En effet, si des durées moyennes de guérison selon la nature de la pathologie peuvent être établies, elles ne sont pas personnalisées et peuvent être différentes d’un personne à une autre.
Sans plus d’élément, l’employeur échoue à démontrer l’existence d’une cause étrangère au travail et à combattre la présomption d’imputabilité au travail des soins et arrêts contestés.
Dans ces conditions, et sans qu’il ne soit nécessaire d’ordonner une mesure d’instruction, la cour s’estimant suffisamment informée, et faute pour l’employeur de démontrer la preuve de l’existence d’un état pathologique préexistant évoluant pour son propre compte sans lien avec l’accident ou la maladie professionnelle ou d’une cause totalement étrangère à l’accident du travail du 22 mai 2019, il convient de confirmer le jugement entrepris.
Sur les dépens
Aux termes de l’article 696 du code de procédure civile, la partie perdante est condamnée aux dépens, à moins que le juge, par décision motivée, n’en mette la totalité ou une fraction à la charge d’une autre partie.

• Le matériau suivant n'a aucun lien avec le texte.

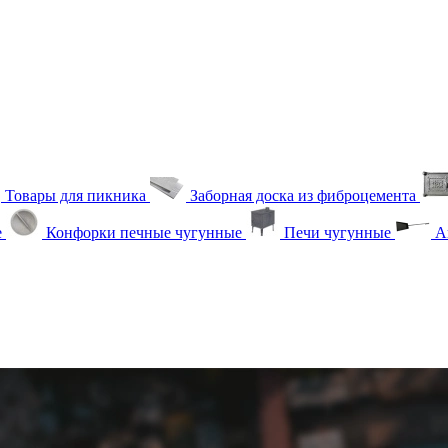
Товары для пикника
Заборная доска из фиброцемента
е
Конфорки печные чугунные
Печи чугунные
Ак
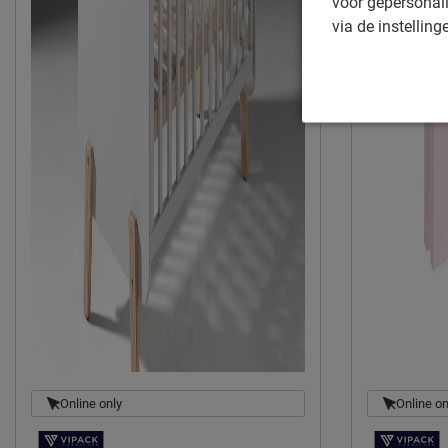
voor gepersonali
via de instelling
Online only
Online on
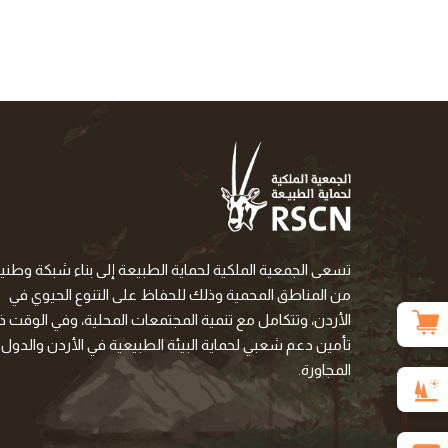
تسعى الجمعية الملكية لحماية الطبيعة إلى بناء شبكة وطني
من المناطق المحمية وذلك للحفاظ على التنوع الحيوي في
الأردن، وتتكامل مع تنمية المجتمعات المحلية، وفي الوقت ذا
تأمين دعم شعبي لحماية البيئة الطبيعية في الأردن والدول
المجاورة.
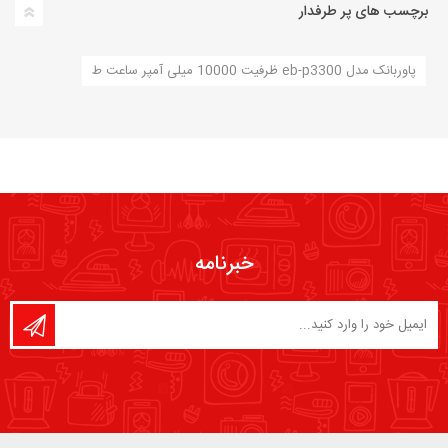
برچسب های پر طرفدار
پاوربانک مدل eb-p3300 ظرفیت 10000 میلی آمپر ساعت ط
خبرنامه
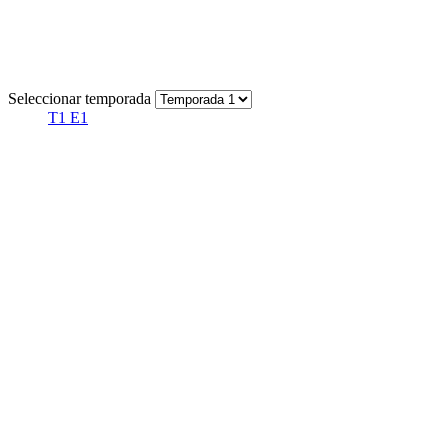
Seleccionar temporada
T1 E1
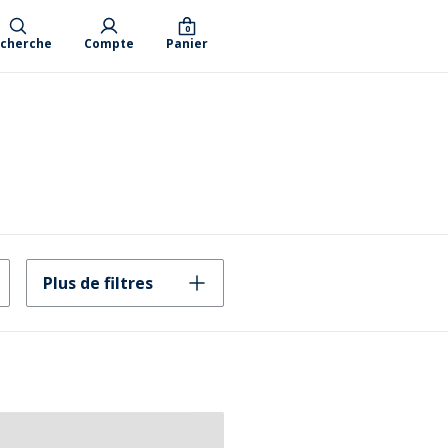
0
cherche
Compte
Panier
Plus de filtres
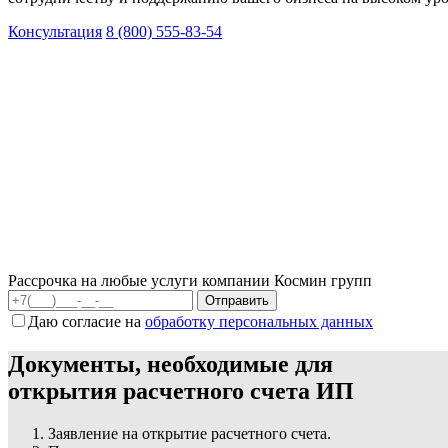
Консультация
8 (800) 555-83-54
Рассрочка на любые услуги компании Космин групп
Даю согласие на
обработку персональных данных
Документы, необходимые для
открытия расчетного счета ИП
Заявление на открытие расчетного счета.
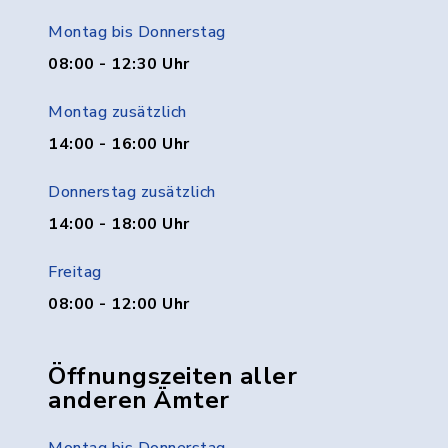
Montag bis Donnerstag
08:00 - 12:30 Uhr
Montag zusätzlich
14:00 - 16:00 Uhr
Donnerstag zusätzlich
14:00 - 18:00 Uhr
Freitag
08:00 - 12:00 Uhr
Öffnungszeiten aller
anderen Ämter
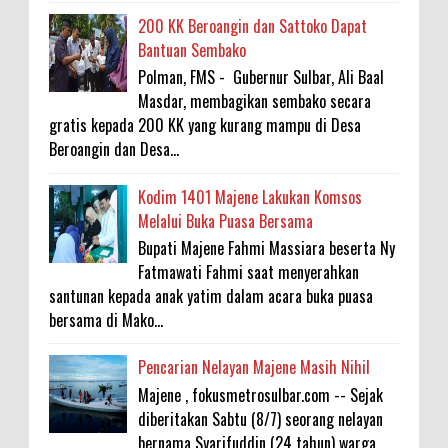
200 KK Beroangin dan Sattoko Dapat
Bantuan Sembako
Polman, FMS - Gubernur Sulbar, Ali Baal
Masdar, membagikan sembako secara
gratis kepada 200 KK yang kurang mampu di Desa
Beroangin dan Desa...
Kodim 1401 Majene Lakukan Komsos
Melalui Buka Puasa Bersama
Bupati Majene Fahmi Massiara beserta Ny
Fatmawati Fahmi saat menyerahkan
santunan kepada anak yatim dalam acara buka puasa
bersama di Mako...
Pencarian Nelayan Majene Masih Nihil
Majene , fokusmetrosulbar.com -- Sejak
diberitakan Sabtu (8/7) seorang nelayan
bernama Syarifuddin (24 tahun) warga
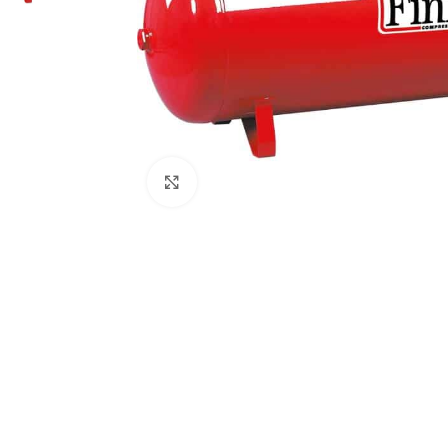
Click to enlarge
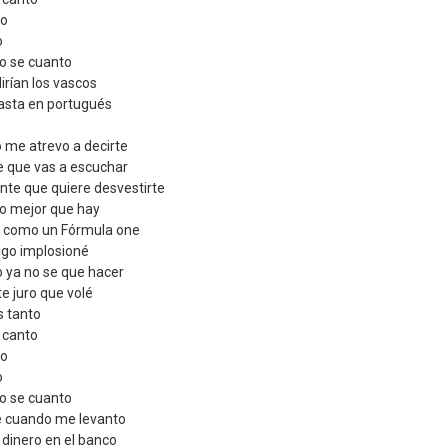
to
o
o se cuanto
rían los vascos
 hasta en portugués
o me atrevo a decirte
e que vas a escuchar
te que quiere desvestirte
lo mejor que hay
 como un Fórmula one
igo implosioné
o ya no se que hacer
te juro que volé
s tanto
 canto
to
o
o se cuanto
fé cuando me levanto
 dinero en el banco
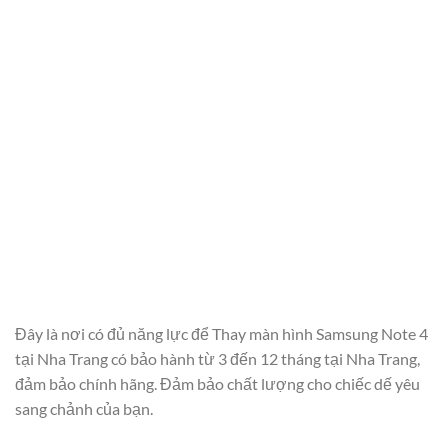
Đây là nơi có đủ năng lực để Thay màn hình Samsung Note 4
tại Nha Trang có bảo hành từ 3 đến 12 tháng tại Nha Trang,
đảm bảo chính hãng. Đảm bảo chất lượng cho chiếc dế yêu
sang chảnh của bạn.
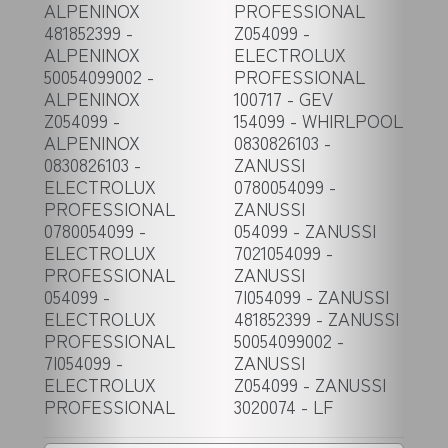
ALPENINOX
PROFESSIONAL
481852399 -
Z054099 -
ALPENINOX
ELECTROLUX
50054099002 -
PROFESSIONAL
ALPENINOX
100717 - GEV
Z054099 -
154099 - WHIRLPOOL
ALPENINOX
0830826103 -
0830826103 -
ZANUSSI
ELECTROLUX
0780054099 -
PROFESSIONAL
ZANUSSI
0780054099 -
054099 - ZANUSSI
ELECTROLUX
7021054099 -
PROFESSIONAL
ZANUSSI
054099 -
7I054099 - ZANUSSI
ELECTROLUX
481852399 - ZANUSSI
PROFESSIONAL
50054099002 -
7I054099 -
ZANUSSI
ELECTROLUX
Z054099 - ZANUSSI
PROFESSIONAL
3020074 - LF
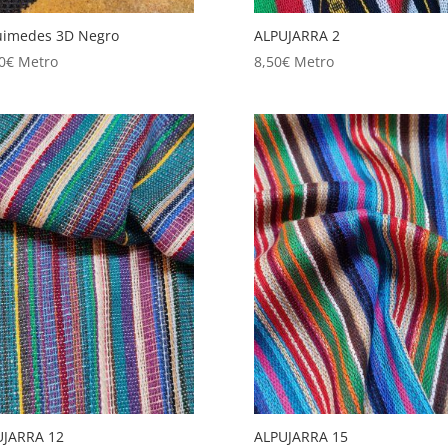
uimedes 3D Negro
ALPUJARRA 2
0
€
Metro
8,50
€
Metro
UJARRA 12
ALPUJARRA 15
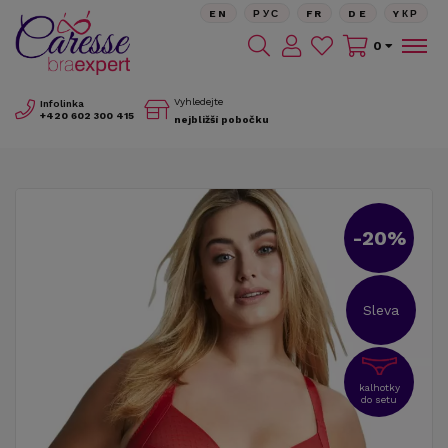
EN
РУС
FR
DE
YКР
0
Vyhledejte
Infolinka
+420
602 300 415
nejbližší pobočku
-20%
Sleva
kalhotky
do setu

La société [5], qui succombe, sera condamnée aux dépens d’appel.
PAR CES MOTIFS
La cour statuant publiquement par arrêt contradictoire rendu en dernier ressort par sa mise à disposition au greffe,
Confirme le jugement rendu le 28 juin 2024 par le pôle social du tribunal judiciaire de Boulogne-sur-Mer en toutes ses dispositions,
Rejette toutes les demandes plus amples ou contraires des parties,
Condamne la société [5] aux dépens d’appel.